こんなこと、現実ではいつ言ってやれるか、わかんないからなぁ。
今はたぶん、夢限定の素直な俺かね。
「アゥ、ウォウ、ウゥゥ」
『ん? あぁ、ちゃんとリアルでも言ってほしいんですか。御割犬先輩』
「ウォンッ」
『はいはい。わかりましたよ。死ぬ間際くらいにね』
「! ァ、アゥゥ……ッ」
ここだけと胸の中で決めていると、先輩が現実でももっとデレろと文句を言い始める。
なんでか、犬語の意味はわかるようになったらしい。
けれど遠回しにムリと伝えれば、ガーン、と衝撃を受けたような声を上げて、ギャンギャンと怒り始めた。
リアルでは勘弁してほしいのが本音だ。
リアル先輩が俺にちょこちょこ言わせようと画策してるのはわかるのだが、なかなか難しい。
不安にさせること、まぁ、悪いとは思う。
本人がちっとも気にしていなくてこういう俺を認めてくれていても、不安や苛立ちはあると理解している。

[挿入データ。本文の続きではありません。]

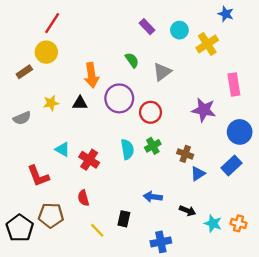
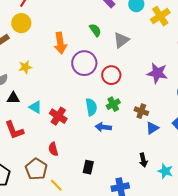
black triangle: (80, 103) -> (13, 98), moved
blue arrow: (153, 197) -> (103, 127), moved
black arrow: (188, 211) -> (143, 160), turned 56
brown pentagon: (51, 215) -> (36, 169), moved, turned 30
yellow line: (97, 230) -> (56, 185), moved

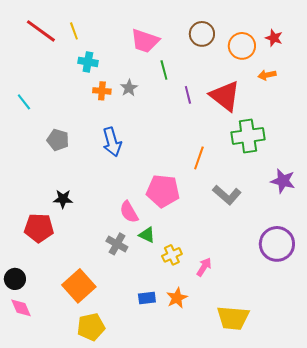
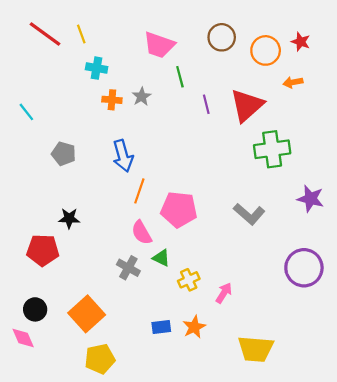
red triangle: (225, 96) -> (247, 105), turned 40
orange line: (199, 158) -> (139, 191), moved
black circle: (15, 279) -> (35, 309), moved

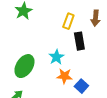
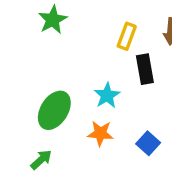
orange star: (64, 76) -> (100, 133), moved

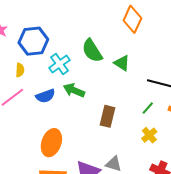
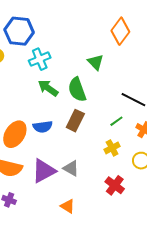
green semicircle: (92, 51) -> (77, 90), moved
green triangle: (122, 63) -> (96, 62), moved
blue semicircle: (45, 96) -> (43, 127), moved

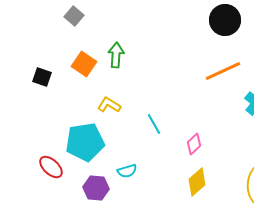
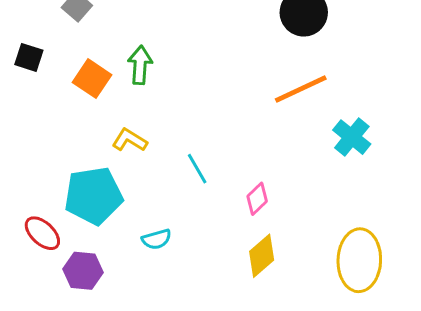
black square: (42, 77) -> (29, 57), moved
purple hexagon: (96, 188) -> (83, 271), moved

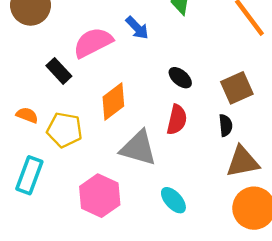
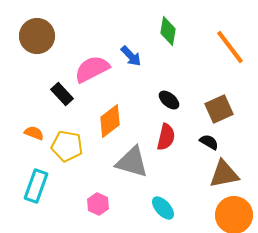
black semicircle: (226, 125) -> (209, 142), turned -54
pink hexagon: (100, 196) -> (98, 204), size x0.6

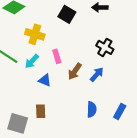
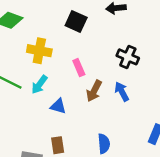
pink rectangle: (57, 56) -> (79, 68), moved
blue arrow: (97, 74) -> (122, 91), turned -63
blue semicircle: (92, 109) -> (104, 144), moved

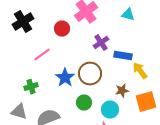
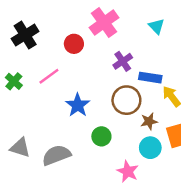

しかしこの世の中には、どうあがいても素直になれない人種もいるのだ。
どうしても憎まれ口ばかり叩く。
思っていることと逆のことを言う。
素直になりたくても、二十五年のこびりついた性根をまっさらにすることなんて、誰でも困難の極みだろう。
(だけどそのぶん、ちゃんとそばにはいますから。ね)
笑ってなにがなんでもそばにいることが、最大限の愛情表現なんですよ。……とかね。
胸中でそっと呟き、俺はプンスカと怒るモフモフな先輩を機嫌よく抱きしめながら、くつくつと笑って、夢を堪能した。
風邪を引くのも、たまには悪くないな。